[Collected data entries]
────────────────────────────────────────

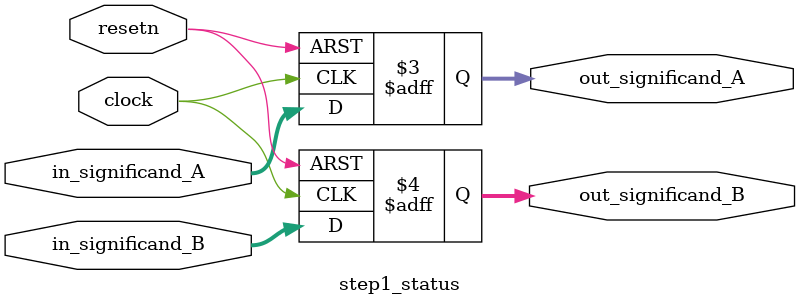
<source format=v>
`timescale 1ns / 1ps
module step1_status(clock, resetn, in_significand_A, in_significand_B, out_significand_A, out_significand_B);
	input clock, resetn;
	
	input  [10:0] in_significand_A, in_significand_B;
	
	output reg [10:0] out_significand_A, out_significand_B;
	
	always@(posedge clock, negedge resetn) begin
		if(!resetn) begin
			out_significand_A <= 0;
			out_significand_B <= 0;
		end
		else begin	
			out_significand_A <= in_significand_A;
			out_significand_B <= in_significand_B;
		end
	end	

endmodule 
</source>
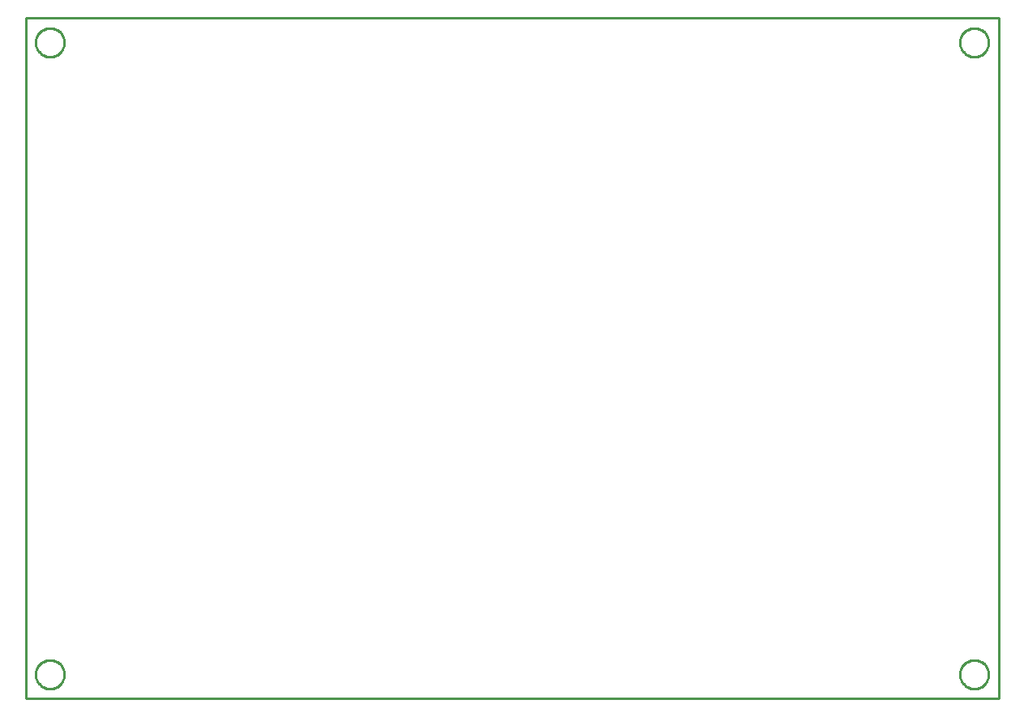
<source format=gbr>
G04 EAGLE Gerber RS-274X export*
G75*
%MOMM*%
%FSLAX34Y34*%
%LPD*%
%AMOC8*
5,1,8,0,0,1.08239X$1,22.5*%
G01*
%ADD10C,0.254000*%


D10*
X0Y0D02*
X1016000Y0D01*
X1016000Y711200D01*
X0Y711200D01*
X0Y0D01*
X40400Y685264D02*
X40324Y684196D01*
X40171Y683135D01*
X39943Y682088D01*
X39641Y681060D01*
X39267Y680056D01*
X38822Y679081D01*
X38308Y678141D01*
X37729Y677240D01*
X37087Y676382D01*
X36385Y675572D01*
X35628Y674815D01*
X34818Y674113D01*
X33960Y673471D01*
X33059Y672892D01*
X32119Y672378D01*
X31144Y671933D01*
X30140Y671559D01*
X29112Y671257D01*
X28065Y671029D01*
X27004Y670876D01*
X25936Y670800D01*
X24864Y670800D01*
X23796Y670876D01*
X22735Y671029D01*
X21688Y671257D01*
X20660Y671559D01*
X19656Y671933D01*
X18681Y672378D01*
X17741Y672892D01*
X16840Y673471D01*
X15982Y674113D01*
X15172Y674815D01*
X14415Y675572D01*
X13713Y676382D01*
X13071Y677240D01*
X12492Y678141D01*
X11978Y679081D01*
X11533Y680056D01*
X11159Y681060D01*
X10857Y682088D01*
X10629Y683135D01*
X10476Y684196D01*
X10400Y685264D01*
X10400Y686336D01*
X10476Y687404D01*
X10629Y688465D01*
X10857Y689512D01*
X11159Y690540D01*
X11533Y691544D01*
X11978Y692519D01*
X12492Y693459D01*
X13071Y694360D01*
X13713Y695218D01*
X14415Y696028D01*
X15172Y696785D01*
X15982Y697487D01*
X16840Y698129D01*
X17741Y698708D01*
X18681Y699222D01*
X19656Y699667D01*
X20660Y700041D01*
X21688Y700343D01*
X22735Y700571D01*
X23796Y700724D01*
X24864Y700800D01*
X25936Y700800D01*
X27004Y700724D01*
X28065Y700571D01*
X29112Y700343D01*
X30140Y700041D01*
X31144Y699667D01*
X32119Y699222D01*
X33059Y698708D01*
X33960Y698129D01*
X34818Y697487D01*
X35628Y696785D01*
X36385Y696028D01*
X37087Y695218D01*
X37729Y694360D01*
X38308Y693459D01*
X38822Y692519D01*
X39267Y691544D01*
X39641Y690540D01*
X39943Y689512D01*
X40171Y688465D01*
X40324Y687404D01*
X40400Y686336D01*
X40400Y685264D01*
X40400Y24864D02*
X40324Y23796D01*
X40171Y22735D01*
X39943Y21688D01*
X39641Y20660D01*
X39267Y19656D01*
X38822Y18681D01*
X38308Y17741D01*
X37729Y16840D01*
X37087Y15982D01*
X36385Y15172D01*
X35628Y14415D01*
X34818Y13713D01*
X33960Y13071D01*
X33059Y12492D01*
X32119Y11978D01*
X31144Y11533D01*
X30140Y11159D01*
X29112Y10857D01*
X28065Y10629D01*
X27004Y10476D01*
X25936Y10400D01*
X24864Y10400D01*
X23796Y10476D01*
X22735Y10629D01*
X21688Y10857D01*
X20660Y11159D01*
X19656Y11533D01*
X18681Y11978D01*
X17741Y12492D01*
X16840Y13071D01*
X15982Y13713D01*
X15172Y14415D01*
X14415Y15172D01*
X13713Y15982D01*
X13071Y16840D01*
X12492Y17741D01*
X11978Y18681D01*
X11533Y19656D01*
X11159Y20660D01*
X10857Y21688D01*
X10629Y22735D01*
X10476Y23796D01*
X10400Y24864D01*
X10400Y25936D01*
X10476Y27004D01*
X10629Y28065D01*
X10857Y29112D01*
X11159Y30140D01*
X11533Y31144D01*
X11978Y32119D01*
X12492Y33059D01*
X13071Y33960D01*
X13713Y34818D01*
X14415Y35628D01*
X15172Y36385D01*
X15982Y37087D01*
X16840Y37729D01*
X17741Y38308D01*
X18681Y38822D01*
X19656Y39267D01*
X20660Y39641D01*
X21688Y39943D01*
X22735Y40171D01*
X23796Y40324D01*
X24864Y40400D01*
X25936Y40400D01*
X27004Y40324D01*
X28065Y40171D01*
X29112Y39943D01*
X30140Y39641D01*
X31144Y39267D01*
X32119Y38822D01*
X33059Y38308D01*
X33960Y37729D01*
X34818Y37087D01*
X35628Y36385D01*
X36385Y35628D01*
X37087Y34818D01*
X37729Y33960D01*
X38308Y33059D01*
X38822Y32119D01*
X39267Y31144D01*
X39641Y30140D01*
X39943Y29112D01*
X40171Y28065D01*
X40324Y27004D01*
X40400Y25936D01*
X40400Y24864D01*
X1005600Y24864D02*
X1005524Y23796D01*
X1005371Y22735D01*
X1005143Y21688D01*
X1004841Y20660D01*
X1004467Y19656D01*
X1004022Y18681D01*
X1003508Y17741D01*
X1002929Y16840D01*
X1002287Y15982D01*
X1001585Y15172D01*
X1000828Y14415D01*
X1000018Y13713D01*
X999160Y13071D01*
X998259Y12492D01*
X997319Y11978D01*
X996344Y11533D01*
X995340Y11159D01*
X994312Y10857D01*
X993265Y10629D01*
X992204Y10476D01*
X991136Y10400D01*
X990064Y10400D01*
X988996Y10476D01*
X987935Y10629D01*
X986888Y10857D01*
X985860Y11159D01*
X984856Y11533D01*
X983881Y11978D01*
X982941Y12492D01*
X982040Y13071D01*
X981182Y13713D01*
X980372Y14415D01*
X979615Y15172D01*
X978913Y15982D01*
X978271Y16840D01*
X977692Y17741D01*
X977178Y18681D01*
X976733Y19656D01*
X976359Y20660D01*
X976057Y21688D01*
X975829Y22735D01*
X975676Y23796D01*
X975600Y24864D01*
X975600Y25936D01*
X975676Y27004D01*
X975829Y28065D01*
X976057Y29112D01*
X976359Y30140D01*
X976733Y31144D01*
X977178Y32119D01*
X977692Y33059D01*
X978271Y33960D01*
X978913Y34818D01*
X979615Y35628D01*
X980372Y36385D01*
X981182Y37087D01*
X982040Y37729D01*
X982941Y38308D01*
X983881Y38822D01*
X984856Y39267D01*
X985860Y39641D01*
X986888Y39943D01*
X987935Y40171D01*
X988996Y40324D01*
X990064Y40400D01*
X991136Y40400D01*
X992204Y40324D01*
X993265Y40171D01*
X994312Y39943D01*
X995340Y39641D01*
X996344Y39267D01*
X997319Y38822D01*
X998259Y38308D01*
X999160Y37729D01*
X1000018Y37087D01*
X1000828Y36385D01*
X1001585Y35628D01*
X1002287Y34818D01*
X1002929Y33960D01*
X1003508Y33059D01*
X1004022Y32119D01*
X1004467Y31144D01*
X1004841Y30140D01*
X1005143Y29112D01*
X1005371Y28065D01*
X1005524Y27004D01*
X1005600Y25936D01*
X1005600Y24864D01*
X1005600Y685264D02*
X1005524Y684196D01*
X1005371Y683135D01*
X1005143Y682088D01*
X1004841Y681060D01*
X1004467Y680056D01*
X1004022Y679081D01*
X1003508Y678141D01*
X1002929Y677240D01*
X1002287Y676382D01*
X1001585Y675572D01*
X1000828Y674815D01*
X1000018Y674113D01*
X999160Y673471D01*
X998259Y672892D01*
X997319Y672378D01*
X996344Y671933D01*
X995340Y671559D01*
X994312Y671257D01*
X993265Y671029D01*
X992204Y670876D01*
X991136Y670800D01*
X990064Y670800D01*
X988996Y670876D01*
X987935Y671029D01*
X986888Y671257D01*
X985860Y671559D01*
X984856Y671933D01*
X983881Y672378D01*
X982941Y672892D01*
X982040Y673471D01*
X981182Y674113D01*
X980372Y674815D01*
X979615Y675572D01*
X978913Y676382D01*
X978271Y677240D01*
X977692Y678141D01*
X977178Y679081D01*
X976733Y680056D01*
X976359Y681060D01*
X976057Y682088D01*
X975829Y683135D01*
X975676Y684196D01*
X975600Y685264D01*
X975600Y686336D01*
X975676Y687404D01*
X975829Y688465D01*
X976057Y689512D01*
X976359Y690540D01*
X976733Y691544D01*
X977178Y692519D01*
X977692Y693459D01*
X978271Y694360D01*
X978913Y695218D01*
X979615Y696028D01*
X980372Y696785D01*
X981182Y697487D01*
X982040Y698129D01*
X982941Y698708D01*
X983881Y699222D01*
X984856Y699667D01*
X985860Y700041D01*
X986888Y700343D01*
X987935Y700571D01*
X988996Y700724D01*
X990064Y700800D01*
X991136Y700800D01*
X992204Y700724D01*
X993265Y700571D01*
X994312Y700343D01*
X995340Y700041D01*
X996344Y699667D01*
X997319Y699222D01*
X998259Y698708D01*
X999160Y698129D01*
X1000018Y697487D01*
X1000828Y696785D01*
X1001585Y696028D01*
X1002287Y695218D01*
X1002929Y694360D01*
X1003508Y693459D01*
X1004022Y692519D01*
X1004467Y691544D01*
X1004841Y690540D01*
X1005143Y689512D01*
X1005371Y688465D01*
X1005524Y687404D01*
X1005600Y686336D01*
X1005600Y685264D01*
M02*

</source>
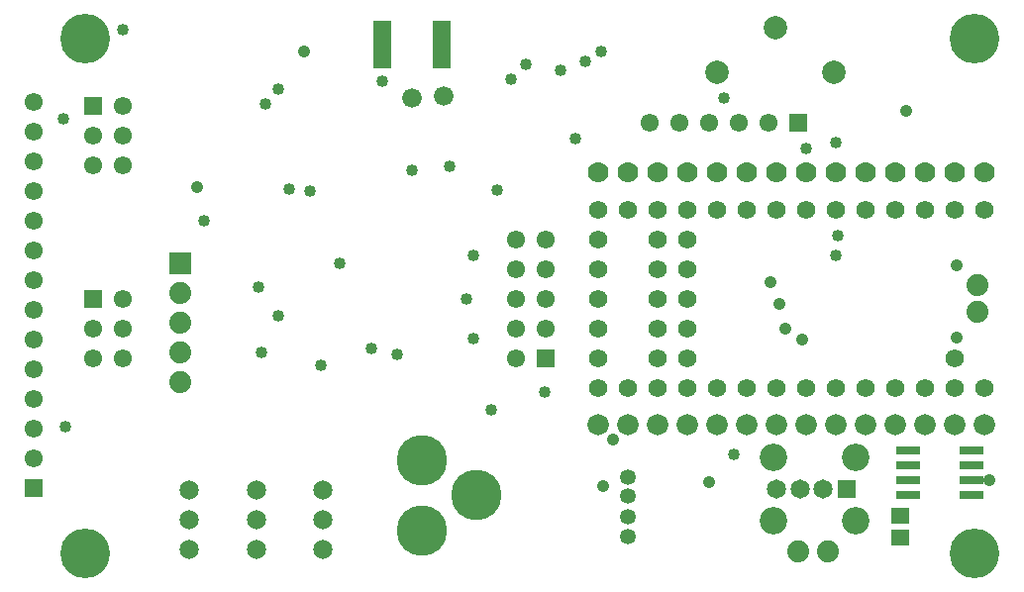
<source format=gbs>
G04 DipTrace 3.3.1.3*
G04 Teensy4.0TouchDisplayLoRaV0.2.gbs*
%MOIN*%
G04 #@! TF.FileFunction,Soldermask,Bot*
G04 #@! TF.Part,Single*
%AMOUTLINE6*
4,1,4,
0.03,0.08,
-0.03,0.08,
-0.03,-0.08,
0.03,-0.08,
0.03,0.08,
0*%
%ADD21C,0.04*%
%ADD32C,0.066*%
%ADD37C,0.17*%
%ADD40C,0.07*%
%ADD41C,0.074*%
%ADD52C,0.065199*%
%ADD53C,0.05315*%
%ADD60C,0.06194*%
%ADD61C,0.074*%
%ADD62R,0.074X0.074*%
%ADD76C,0.167*%
%ADD78C,0.042*%
%ADD80C,0.092551*%
%ADD82C,0.064992*%
%ADD84R,0.064992X0.064992*%
%ADD104C,0.078772*%
%ADD108R,0.08074X0.025622*%
%ADD122C,0.072*%
%ADD124C,0.061055*%
%ADD126R,0.061055X0.061055*%
%ADD132R,0.061055X0.053181*%
%ADD146OUTLINE6*%
%FSLAX26Y26*%
G04*
G70*
G90*
G75*
G01*
G04 BotMask*
%LPD*%
D78*
X3599613Y1236707D3*
Y1479183D3*
X3430881Y1999781D3*
X3712102Y756162D3*
X3080918Y1231112D3*
X3005926Y1349850D3*
X3024674Y1268608D3*
X2974679Y1424842D3*
X2443485Y893648D3*
X1043632Y1743558D3*
X1406094Y2199760D3*
X2768451Y749913D3*
X2412238Y737414D3*
D76*
X3661417Y511810D3*
X669291D3*
Y2244094D3*
X3661417D3*
D21*
X1262359Y1187367D3*
X793700Y2273700D3*
X1973700Y1233700D3*
X1949787Y1368598D3*
X1668566Y2099771D3*
X2033700Y993700D3*
X1631070Y1199865D3*
X1524831Y1487335D3*
X2405989Y2199760D3*
X2268503Y2137267D3*
X2349745Y2168514D3*
X2818445Y2043527D3*
X2149766Y2156015D3*
X2099771Y2106020D3*
X1893700Y1813700D3*
X599928Y937393D3*
X1718561Y1181117D3*
X2213700Y1053700D3*
X1318603Y2074773D3*
X1274857Y2024779D3*
X1973700Y1513700D3*
X1068629Y1631070D3*
X1356099Y1737309D3*
X593700Y1973700D3*
X2849692Y843653D3*
X1424842Y1731060D3*
X2318498Y1906041D3*
X3199655Y1581075D3*
X3093700Y1873700D3*
X1249860Y1406094D3*
X1318603Y1312354D3*
X1462338Y1143621D3*
X1768556Y1799802D3*
X2053700Y1733700D3*
X3193700Y1513700D3*
Y1893700D3*
D32*
X1768556Y2043527D3*
D132*
X3412039Y562527D3*
Y637330D3*
D32*
X1874794Y2049776D3*
D37*
X1799802Y824905D3*
Y588684D3*
X1984842Y706794D3*
D126*
X3068419Y1962285D3*
D124*
X2968419D3*
X2868419D3*
X2768419D3*
X2668419D3*
X2568419D3*
D40*
X3693700Y1793700D3*
X3593700D3*
X3493700D3*
X3393700D3*
X3293700D3*
X3193700D3*
X3093700D3*
X2993700D3*
X2893700D3*
X2793700D3*
X2693700D3*
X2593700D3*
X2493700D3*
X2393700D3*
D122*
X3693700Y943700D3*
X3593700D3*
X3493700D3*
X3393700D3*
X3293700D3*
X3193700D3*
X3093700D3*
X2993700D3*
X2893700D3*
X2793700D3*
X2693700D3*
X2593700D3*
X2493700D3*
X2393700D3*
D126*
X2218700Y1168700D3*
D124*
X2118700D3*
X2218700Y1268700D3*
X2118700D3*
X2218700Y1368700D3*
X2118700D3*
X2218700Y1468700D3*
X2118700D3*
X2218700Y1568700D3*
X2118700D3*
D41*
X3068700Y518700D3*
X3168700D3*
D104*
X3187157Y2131018D3*
X2990306Y2280624D3*
X2793456Y2131018D3*
D52*
X1018634Y524936D3*
Y624936D3*
Y724936D3*
X1243611Y524936D3*
Y624936D3*
Y724936D3*
X1468587Y524936D3*
Y624936D3*
Y724936D3*
D126*
X493700Y731700D3*
D124*
Y831700D3*
Y931700D3*
Y1031700D3*
Y1131700D3*
Y1231700D3*
Y1331700D3*
Y1431700D3*
Y1531700D3*
Y1631700D3*
Y1731700D3*
Y1831700D3*
Y1931700D3*
Y2031700D3*
D53*
X2493700Y568700D3*
Y633700D3*
Y703700D3*
Y768700D3*
D126*
X693700Y2018700D3*
D124*
X793700D3*
X693700Y1918700D3*
X793700D3*
X693700Y1818700D3*
X793700D3*
D126*
X693700Y1368700D3*
D124*
X793700D3*
X693700Y1268700D3*
X793700D3*
X693700Y1168700D3*
X793700D3*
D60*
X3693700Y1668700D3*
X3593700D3*
X3493700D3*
X3393700D3*
X3293700D3*
X3193700D3*
X3093700D3*
X2993700D3*
X2893700D3*
X2793700D3*
X2693700D3*
X2593700D3*
X2493700D3*
X2393700D3*
Y1568700D3*
Y1468700D3*
Y1368700D3*
Y1268700D3*
Y1168700D3*
Y1068700D3*
X2493700D3*
X2593700D3*
X2693700D3*
X2793700D3*
X2893700D3*
X2993700D3*
X3093700D3*
X3193700D3*
X3293700D3*
X3393700D3*
X3493700D3*
X3593700D3*
X3693700D3*
X3593700Y1168700D3*
D61*
X3671700Y1323700D3*
D60*
X2693700Y1568700D3*
X2593700Y1468700D3*
Y1368700D3*
D61*
X3671700Y1413700D3*
D60*
X2593700Y1568700D3*
X2693700Y1468700D3*
Y1368700D3*
Y1268700D3*
Y1168700D3*
X2593700Y1268700D3*
Y1168700D3*
D62*
X987388Y1487335D3*
D41*
Y1387335D3*
Y1287335D3*
Y1087335D3*
Y1187335D3*
D108*
X3649999Y856151D3*
Y806151D3*
Y756151D3*
Y706151D3*
X3437401D3*
Y756151D3*
Y806151D3*
Y856151D3*
D84*
X3230755Y728700D3*
D82*
X3152015D3*
X3073275D3*
X2994535D3*
D80*
X2983905Y621613D3*
Y835787D3*
X3259495Y621613D3*
Y835787D3*
D146*
X1868566Y2224758D3*
X1668566D3*
M02*

</source>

────────────────────────────────────────

# Task item:
From the entries above, print the lines beginning at the one with "X977692Y17741D01*" and stopping after the one with "X1001585Y35628D01*", exactly as written and with nothing else.

# Finished task:
X977692Y17741D01*
X977178Y18681D01*
X976733Y19656D01*
X976359Y20660D01*
X976057Y21688D01*
X975829Y22735D01*
X975676Y23796D01*
X975600Y24864D01*
X975600Y25936D01*
X975676Y27004D01*
X975829Y28065D01*
X976057Y29112D01*
X976359Y30140D01*
X976733Y31144D01*
X977178Y32119D01*
X977692Y33059D01*
X978271Y33960D01*
X978913Y34818D01*
X979615Y35628D01*
X980372Y36385D01*
X981182Y37087D01*
X982040Y37729D01*
X982941Y38308D01*
X983881Y38822D01*
X984856Y39267D01*
X985860Y39641D01*
X986888Y39943D01*
X987935Y40171D01*
X988996Y40324D01*
X990064Y40400D01*
X991136Y40400D01*
X992204Y40324D01*
X993265Y40171D01*
X994312Y39943D01*
X995340Y39641D01*
X996344Y39267D01*
X997319Y38822D01*
X998259Y38308D01*
X999160Y37729D01*
X1000018Y37087D01*
X1000828Y36385D01*
X1001585Y35628D01*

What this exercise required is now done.